"AI-scored" gets thrown around a lot in legal tech marketing. It can mean anything from a simple keyword filter to a full evaluation of the circumstances of a case. Before you decide whether a scoring system is worth trusting, you should understand exactly what it's measuring.
Here's how our scoring works.
The Five Factors
Every personal injury lead submitted through SeeYouInCourt.ai is evaluated across five dimensions. Each is weighted based on its correlation with case value and convertibility.
1. Liability Clarity
The first question in any PI case is whether fault is clear. A lead where the other party ran a red light and there's a police report documenting it is fundamentally different from a lead where fault is disputed and there are no witnesses.
The AI evaluates liability indicators from the intake submission: whether law enforcement was called, whether a report was filed, the consumer's description of what happened, and whether the responsible party is identifiable. Clear liability scores higher. Ambiguous or disputed liability scores lower.
This is the most heavily weighted factor because it's the most predictive of whether the case has legs. A strong injury with murky liability is harder to litigate than a moderate injury with clear fault.
2. Documentation Quality
Documentation is evidence, and evidence determines case value. A lead with a hospital discharge summary, photos of the accident scene, and a copy of the police report is a different asset than a verbal description of what happened with nothing in writing.
The scoring evaluates whether the consumer has sought medical treatment, whether they have records, whether they documented property damage, and whether they can describe the incident with specificity. Documentation doesn't have to be perfect at intake — many people haven't organized their records yet — but the more that exists, the higher the score.
3. Injury Severity
The nature and severity of the injury affects both case value and client urgency.
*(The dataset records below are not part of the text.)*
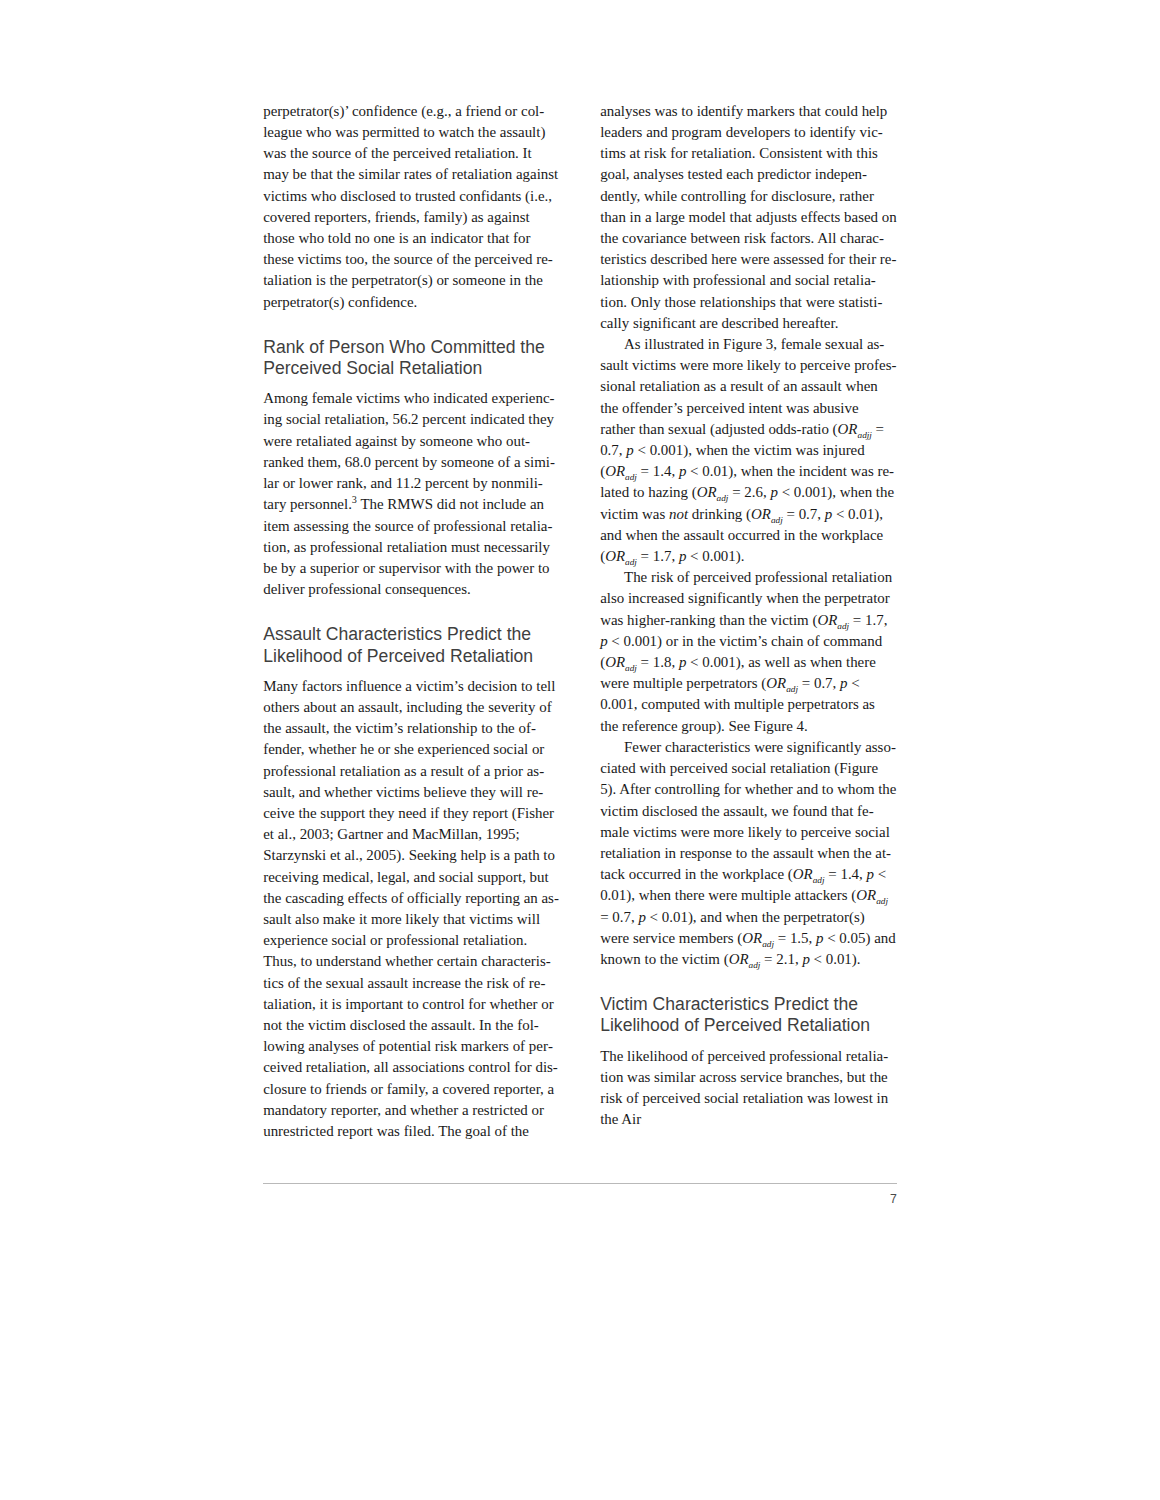perpetrator(s)’ confidence (e.g., a friend or colleague who was permitted to watch the assault) was the source of the perceived retaliation. It may be that the similar rates of retaliation against victims who disclosed to trusted confidants (i.e., covered reporters, friends, family) as against those who told no one is an indicator that for these victims too, the source of the perceived retaliation is the perpetrator(s) or someone in the perpetrator(s) confidence.
Rank of Person Who Committed the Perceived Social Retaliation
Among female victims who indicated experiencing social retaliation, 56.2 percent indicated they were retaliated against by someone who outranked them, 68.0 percent by someone of a similar or lower rank, and 11.2 percent by nonmilitary personnel.3 The RMWS did not include an item assessing the source of professional retaliation, as professional retaliation must necessarily be by a superior or supervisor with the power to deliver professional consequences.
Assault Characteristics Predict the Likelihood of Perceived Retaliation
Many factors influence a victim’s decision to tell others about an assault, including the severity of the assault, the victim’s relationship to the offender, whether he or she experienced social or professional retaliation as a result of a prior assault, and whether victims believe they will receive the support they need if they report (Fisher et al., 2003; Gartner and MacMillan, 1995; Starzynski et al., 2005). Seeking help is a path to receiving medical, legal, and social support, but the cascading effects of officially reporting an assault also make it more likely that victims will experience social or professional retaliation. Thus, to understand whether certain characteristics of the sexual assault increase the risk of retaliation, it is important to control for whether or not the victim disclosed the assault. In the following analyses of potential risk markers of perceived retaliation, all associations control for disclosure to friends or family, a covered reporter, a mandatory reporter, and whether a restricted or unrestricted report was filed. The goal of the analyses was to identify markers that could help leaders and program developers to identify victims at risk for retaliation. Consistent with this goal, analyses tested each predictor independently, while controlling for disclosure, rather than in a large model that adjusts effects based on the covariance between risk factors. All characteristics described here were assessed for their relationship with professional and social retaliation. Only those relationships that were statistically significant are described hereafter.
As illustrated in Figure 3, female sexual assault victims were more likely to perceive professional retaliation as a result of an assault when the offender’s perceived intent was abusive rather than sexual (adjusted odds-ratio (OR adjj = 0.7, p < 0.001), when the victim was injured (OR adj = 1.4, p < 0.01), when the incident was related to hazing (OR adj = 2.6, p < 0.001), when the victim was not drinking (OR adj = 0.7, p < 0.01), and when the assault occurred in the workplace (OR adj = 1.7, p < 0.001).
The risk of perceived professional retaliation also increased significantly when the perpetrator was higher-ranking than the victim (OR adj = 1.7, p < 0.001) or in the victim’s chain of command (OR adj = 1.8, p < 0.001), as well as when there were multiple perpetrators (OR adj = 0.7, p < 0.001, computed with multiple perpetrators as the reference group). See Figure 4.
Fewer characteristics were significantly associated with perceived social retaliation (Figure 5). After controlling for whether and to whom the victim disclosed the assault, we found that female victims were more likely to perceive social retaliation in response to the assault when the attack occurred in the workplace (OR adj = 1.4, p < 0.01), when there were multiple attackers (OR adj = 0.7, p < 0.01), and when the perpetrator(s) were service members (OR adj = 1.5, p < 0.05) and known to the victim (OR adj = 2.1, p < 0.01).
Victim Characteristics Predict the Likelihood of Perceived Retaliation
The likelihood of perceived professional retaliation was similar across service branches, but the risk of perceived social retaliation was lowest in the Air
7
An emergency room visit with documented soft tissue damage is different from a claim of general discomfort.
The AI assesses injury indicators from the intake: whether the consumer received emergency treatment, the body parts affected, whether treatment is ongoing, and whether they've had a diagnosis. More severe, documented injuries score higher. Vague or minor injury claims score lower.
This isn't about dismissing smaller cases — some of the best cases involve injuries that look minor initially. It's about calibrating the expected value so you can price that into your buying decision.
4. Contact Completeness
A great case means nothing if you can't reach the client. This factor evaluates the quality of the contact information provided.
A lead with a verified mobile number, a confirmed email address, the best times to call, and a description of their communication preferences scores higher than a lead with only a landline and no email. We also check whether the phone number is callable (not VoIP, not disconnected) before a lead reaches the marketplace.
Contact completeness is the most practical factor. It's a direct proxy for whether the lead will answer when you call.
5. Urgency
Statute of limitations creates genuine urgency. A lead submitted three weeks after a car accident in a two-year SOL state is in a different position than a lead submitted two years later with six months left on the clock.
The AI evaluates the incident date, the jurisdiction, and the applicable statute of limitations to assess urgency. Leads with meaningful SOL pressure score higher on this factor because the client has a real reason to move quickly.
How Scores Translate to Tiers
The final score from 0 to 100 maps to a tier that determines pricing:
- Elite (80–100): $750 — Strong across most or all factors. Clear liability, documented injury, clean contact, urgency.
- Premium (60–79): $500 — Solid lead with some factors at moderate strength.
- Standard (40–59): $250 — Usable lead with meaningful gaps. Still worth evaluating.
- Basic (0–39): $150 — Early stage or limited information. Lower price reflects that.
What You See Before You Buy
When a lead appears in the marketplace, you see the score, the tier, the individual factor breakdown, and the lead details. You're not buying based on a number alone — you can see exactly which factors are driving the score and evaluate whether they match what you're looking for.
An Elite lead in a jurisdiction where you have a strong referral network is a different decision than the same lead in a market you're less familiar with. The score gives you a starting point. The breakdown gives you the judgment call.
That's the point of scoring. Not to make the decision for you, but to give you real information to make a better one.